A team of research scientists is about to get up close and personal with some of the world's most mysterious and misunderstood creatures.

For the first time in history, researchers from around the world will use manned submersibles to explore Australia's surrounding deep seas in the hope of finding new species living in the murky depths.

As part of the project, known as Deep Australia, scientists will use special submersibles to travel one kilometre beneath the waves.

Previously manned research in Australia has relied on divers using rebreathers which only go down to around 100 metres.

The submersibles have special mechanical arms which can be used to collect specimens, and state-of-the-art cameras will record every detail of the underwater adventure.

Lead researcher Professor Justin Marshall said that they would be hunting the giant squid and deep sea jellies, which can grow to the size of a bus.

They also expected to discover a range of new species.

"We only have a very limited idea of what really lives down in the depths around Australia," Prof Marshall said.

"It's not bragging to say that we will discover new life."

Expedition leader Michael McDowell said only five per cent of the world's oceans have so far been explored, and that scientists estimate up to 10 million species are still undiscovered.

The project suffered an initial setback when scientific equipment to be used on the 56 metre, $16 million vessel was damaged during Hurricane Katrina.
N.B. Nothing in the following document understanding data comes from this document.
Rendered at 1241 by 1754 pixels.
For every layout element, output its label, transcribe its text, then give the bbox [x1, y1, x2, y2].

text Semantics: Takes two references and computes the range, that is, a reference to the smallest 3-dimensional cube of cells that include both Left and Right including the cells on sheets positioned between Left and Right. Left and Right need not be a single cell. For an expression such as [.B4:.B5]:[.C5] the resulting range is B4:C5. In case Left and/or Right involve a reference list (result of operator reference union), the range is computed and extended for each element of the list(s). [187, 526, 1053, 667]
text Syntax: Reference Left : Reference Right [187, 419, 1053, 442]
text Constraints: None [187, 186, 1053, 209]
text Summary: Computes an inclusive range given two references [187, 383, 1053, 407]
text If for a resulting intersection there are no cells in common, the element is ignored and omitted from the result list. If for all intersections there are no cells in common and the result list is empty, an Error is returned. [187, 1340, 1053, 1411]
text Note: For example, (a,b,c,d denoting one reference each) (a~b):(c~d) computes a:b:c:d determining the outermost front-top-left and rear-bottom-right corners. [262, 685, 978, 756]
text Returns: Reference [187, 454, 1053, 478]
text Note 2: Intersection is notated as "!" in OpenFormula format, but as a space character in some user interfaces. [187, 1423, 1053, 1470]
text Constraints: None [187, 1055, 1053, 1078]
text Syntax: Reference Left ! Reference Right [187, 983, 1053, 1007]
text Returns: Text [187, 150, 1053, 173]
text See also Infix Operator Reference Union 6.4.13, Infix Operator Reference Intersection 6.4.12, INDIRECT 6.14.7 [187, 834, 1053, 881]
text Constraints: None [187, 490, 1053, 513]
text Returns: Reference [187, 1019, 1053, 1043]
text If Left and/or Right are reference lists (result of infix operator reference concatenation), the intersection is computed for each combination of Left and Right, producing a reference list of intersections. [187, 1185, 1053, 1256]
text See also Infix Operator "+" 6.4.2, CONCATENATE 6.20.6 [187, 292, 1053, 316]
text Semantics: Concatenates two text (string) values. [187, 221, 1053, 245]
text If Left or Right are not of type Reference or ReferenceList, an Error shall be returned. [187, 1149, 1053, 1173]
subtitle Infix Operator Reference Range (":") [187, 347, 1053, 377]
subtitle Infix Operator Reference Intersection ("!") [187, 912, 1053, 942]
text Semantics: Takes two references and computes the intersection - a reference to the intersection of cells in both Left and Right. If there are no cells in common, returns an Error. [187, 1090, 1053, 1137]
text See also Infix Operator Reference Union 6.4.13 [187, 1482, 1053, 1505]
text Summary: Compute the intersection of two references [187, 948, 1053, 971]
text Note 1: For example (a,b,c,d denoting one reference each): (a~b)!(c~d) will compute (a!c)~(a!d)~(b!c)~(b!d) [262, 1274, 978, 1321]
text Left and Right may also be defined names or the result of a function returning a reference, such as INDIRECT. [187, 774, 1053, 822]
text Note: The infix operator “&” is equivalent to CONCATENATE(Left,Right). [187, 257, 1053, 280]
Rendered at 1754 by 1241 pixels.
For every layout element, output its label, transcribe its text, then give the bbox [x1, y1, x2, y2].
However, the ship, which is now in Seattle in the US, is currently undergoing a complete re-fit.

The first of a number of expeditions is expected to get underway in late 2007, with Osprey Reef off the coast of far north Queensland and the outer slope of the Great Barrier Reef tipped to be the first areas to be explored.

Other potential sites include deep sea canyons off the South Australian and West Australian coasts, and sea mountains off New South Wales and Victoria.

The project has been jointly funded by the Australian Research Council, University of Queensland, and a number of private parties.

Future investors will have the chance to accompany the scientists on some of their research trips.